ACTIVITY: Search the records for the string "facebook" and copy every line where it turns up.

(Items listed in a dataset)
-.-.-
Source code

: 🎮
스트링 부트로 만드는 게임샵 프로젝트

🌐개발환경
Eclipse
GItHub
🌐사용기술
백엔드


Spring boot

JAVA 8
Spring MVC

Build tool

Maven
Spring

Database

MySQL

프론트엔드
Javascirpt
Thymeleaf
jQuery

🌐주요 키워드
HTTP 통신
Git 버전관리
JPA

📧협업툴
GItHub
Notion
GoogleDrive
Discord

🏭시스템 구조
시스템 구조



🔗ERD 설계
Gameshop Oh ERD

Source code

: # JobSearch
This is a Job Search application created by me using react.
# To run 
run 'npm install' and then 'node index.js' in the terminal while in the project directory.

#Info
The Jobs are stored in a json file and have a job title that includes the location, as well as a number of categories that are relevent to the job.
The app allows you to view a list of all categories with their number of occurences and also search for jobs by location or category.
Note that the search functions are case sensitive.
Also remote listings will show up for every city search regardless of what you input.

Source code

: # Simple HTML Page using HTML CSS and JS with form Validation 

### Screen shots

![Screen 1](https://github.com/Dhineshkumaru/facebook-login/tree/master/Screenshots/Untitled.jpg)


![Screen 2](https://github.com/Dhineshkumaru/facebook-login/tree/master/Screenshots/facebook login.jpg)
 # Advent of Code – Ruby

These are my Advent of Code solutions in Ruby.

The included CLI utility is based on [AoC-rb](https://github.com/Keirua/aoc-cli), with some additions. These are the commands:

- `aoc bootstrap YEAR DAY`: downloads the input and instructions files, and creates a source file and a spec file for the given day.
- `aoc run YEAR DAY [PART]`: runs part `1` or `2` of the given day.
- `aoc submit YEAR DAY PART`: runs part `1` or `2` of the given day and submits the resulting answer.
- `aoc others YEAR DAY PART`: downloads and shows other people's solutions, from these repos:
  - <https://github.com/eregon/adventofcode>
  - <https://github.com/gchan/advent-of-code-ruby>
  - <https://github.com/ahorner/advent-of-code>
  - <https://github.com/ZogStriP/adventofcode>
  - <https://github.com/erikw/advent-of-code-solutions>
-.-.-
REPLY TO THE EXERCISE:
![Screen 1](https://github.com/Dhineshkumaru/facebook-login/tree/master/Screenshots/Untitled.jpg)
![Screen 2](https://github.com/Dhineshkumaru/facebook-login/tree/master/Screenshots/facebook login.jpg)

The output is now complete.